* Try it
Every record must be copied exactly, except that pictures are dropped.

* Data supplied
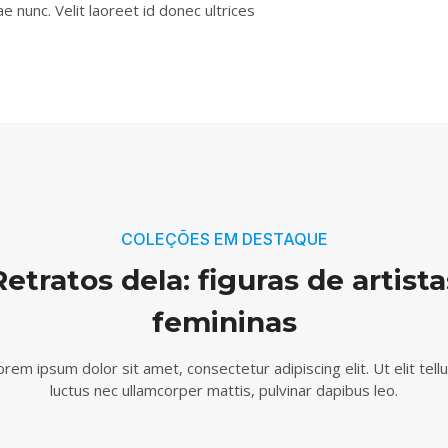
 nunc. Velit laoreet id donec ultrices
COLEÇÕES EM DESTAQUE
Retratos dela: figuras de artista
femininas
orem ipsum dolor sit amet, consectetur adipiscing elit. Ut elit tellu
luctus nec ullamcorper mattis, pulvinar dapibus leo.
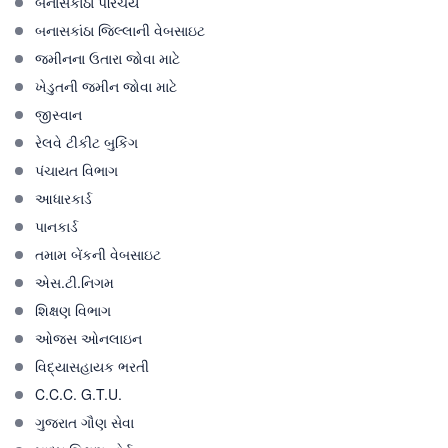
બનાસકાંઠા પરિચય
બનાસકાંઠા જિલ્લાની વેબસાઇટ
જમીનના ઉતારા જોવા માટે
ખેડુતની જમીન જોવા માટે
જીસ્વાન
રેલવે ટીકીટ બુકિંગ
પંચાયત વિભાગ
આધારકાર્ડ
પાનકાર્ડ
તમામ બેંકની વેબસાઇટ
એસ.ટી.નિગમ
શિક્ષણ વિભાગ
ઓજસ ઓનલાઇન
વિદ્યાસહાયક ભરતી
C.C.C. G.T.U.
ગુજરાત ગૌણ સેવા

* Task response
 nunc. Velit laoreet id donec ultrices
COLEÇÕES EM DESTAQUE
Retratos dela: figuras de artista
femininas
orem ipsum dolor sit amet, consectetur adipiscing elit. Ut elit tellu
luctus nec ullamcorper mattis, pulvinar dapibus leo.
બનાસકાંઠા પરિચય
બનાસકાંઠા જિલ્લાની વેબસાઇટ
જમીનના ઉતારા જોવા માટે
ખેડુતની જમીન જોવા માટે
જીસ્વાન
રેલવે ટીકીટ બુકિંગ
પંચાયત વિભાગ
આધારકાર્ડ
પાનકાર્ડ
તમામ બેંકની વેબસાઇટ
એસ.ટી.નિગમ
શિક્ષણ વિભાગ
ઓજસ ઓનલાઇન
વિદ્યાસહાયક ભરતી
C.C.C. G.T.U.
ગુજરાત ગૌણ સેવા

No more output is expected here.